6. Con chi vorresti collaborare?
Warren Ellis.
7. Come vedi la scena improvvisativa italiana a livello di rapporti umani, professionali?
Non riesco molto a ragionare in termini di scena e a dirla tutta conosco poco la scena improvvisativa di cui parli. Detto questo, al di là dell’auto-compiacimento sempre dietro l’angolo e dei vari avanguardisti da Bar dello Sport mi pare stia in salute. Girando un po’ il paese ho incrociato parecchi musicisti originali e talentuosi, gente che lavora perseguendo un proprio personalissimo linguaggio senza concedere nulla a nessuno (uno su tutti: Francesco ‘Trees Of Mint’ Serra). Con alcuni poi si instaura un bel rapporto d’amicizia a distanza ed è una fortuna potersi scambiare informazioni, dritte, vissuti o semplici opinioni su ciò che accade al di là del proprio cortile. Per il resto, non amo fossilizzarmi su un solo genere, che poi si rischia di finire in quei gironi finto trasandato occhiale+stivale… per l’amor di dio. Preferisco ascoltare diverse cose, anche molto pop.
8. Come vedi la scena internazionale a livello di rapporti umani, professionali?
(foto di Giorgio Pastorello) Non avendo mai suonato al di fuori della penisola dovrei basarmi su musicisti con cui ho condiviso il palco in qualità di opening act. Non so, magari suonerà provinciale, ma mi sembra che i forestieri stiano una spanna sopra. C’è più umiltà, non devono mostrarti i muscoli a tutti i costi. C’è più attenzione a ciò che fai sul palco, non importa da dove provenga.
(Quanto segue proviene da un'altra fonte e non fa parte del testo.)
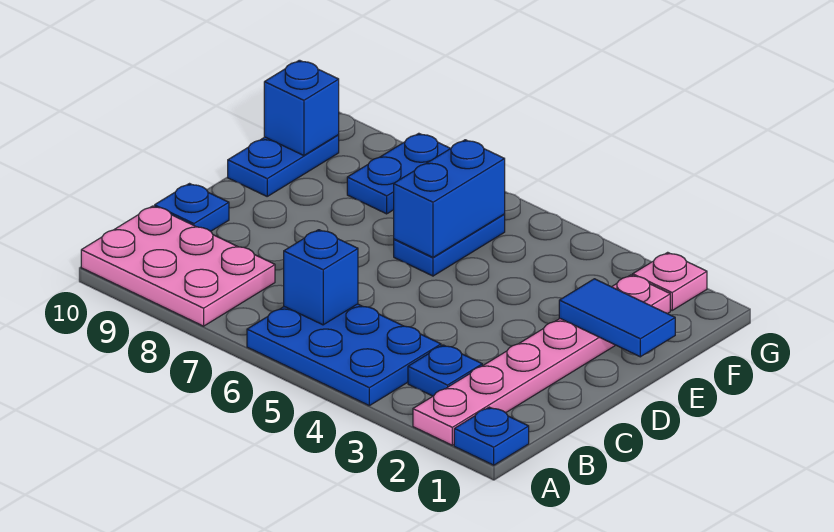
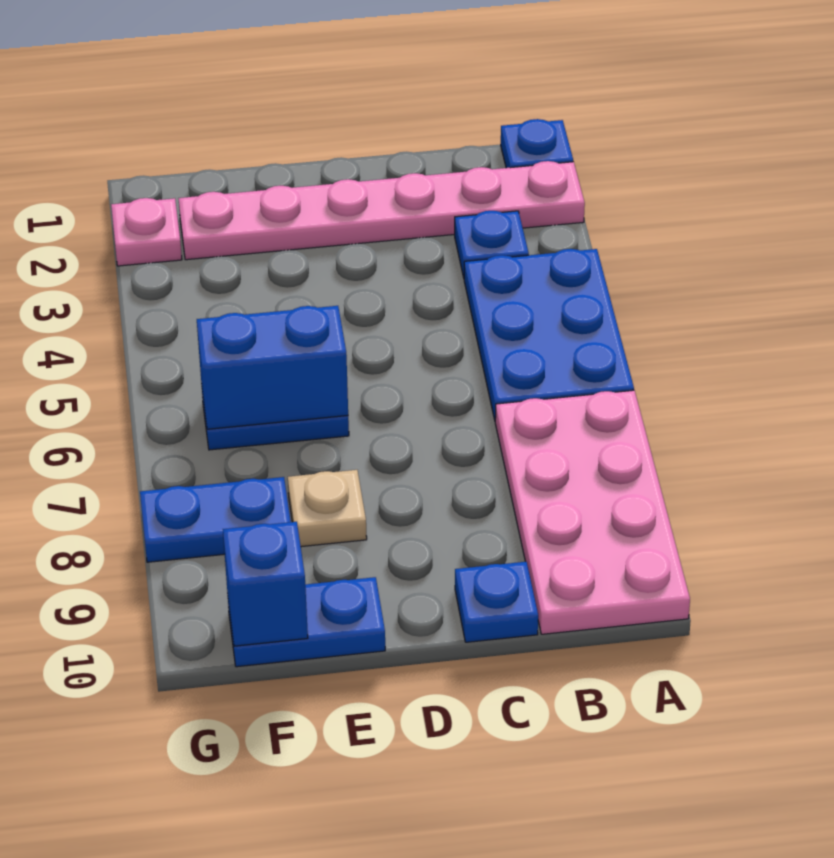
pink 2x3 plate [81,206,275,326] -> pink 2x4 plate [495,390,690,634]
blue 1x1 brick [284,230,358,325] -> none
blue 1x2 tile [559,279,675,357] -> none
none -> tan 1x1 plate [288,470,367,547]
Ho avuto la fortuna di condividere il palco con Piano Magic, Xiu Xiu e Six Organce of Admittance ad esempio, ed il rapporto tra me e loro è stato sempre alla pari. Da musicista a musicista. Glen Johnson che a fine concerto mi chiede ragguagli su alcuni miei effetti, complimentandosi per il mio set e quasi scusandosi per la sua performance (a suo parere) sotto tono mi ha dato da pensare. Senza contare Julia Kent che accetta di suonare nel mio disco senza batter ciglio. “Siamo musicisti che si stimano” mi diceva, “è normale collaborare”. Julia Kent.
9. Progetti futuri?
A marzo ho registrato un disco con il ‘temibile’ duo Mombu di Luca T. Mai degli Zu e Antonio Zitarelli dei Neo. Musicisti pazzeschi. ll progetto in questione (‘In the Kennel’) è parecchio interessante e consiste nel ‘rinchiudere’ due band in studio per un paio di giorni, centrifugarli per bene e registrare il tutto, sulla falsariga delle mitiche “In the Fishtank”. Sono state 48 ore molto prolifiche, e si spera che il disco esca entro l’estate. Moolto Doom. Un sogno coronato. Poi, con Stefano Pilia si pensava di far uscire uno split insieme. Sarebbe fantastico, lui è un grandissimo. Stessa cosa con Daniele Brusaschetto con cui ho registrato del materiale in duo, parecchio scuro e dronico. E poi ci saranno le presentazioni/reading del documentario ‘Vite da Recupero‘ di Enrico Verra e i live dub di Ezra. Spero che tutto questo possa vedere la luce al più presto. Nell’attesa, scrivo materiale nuovo.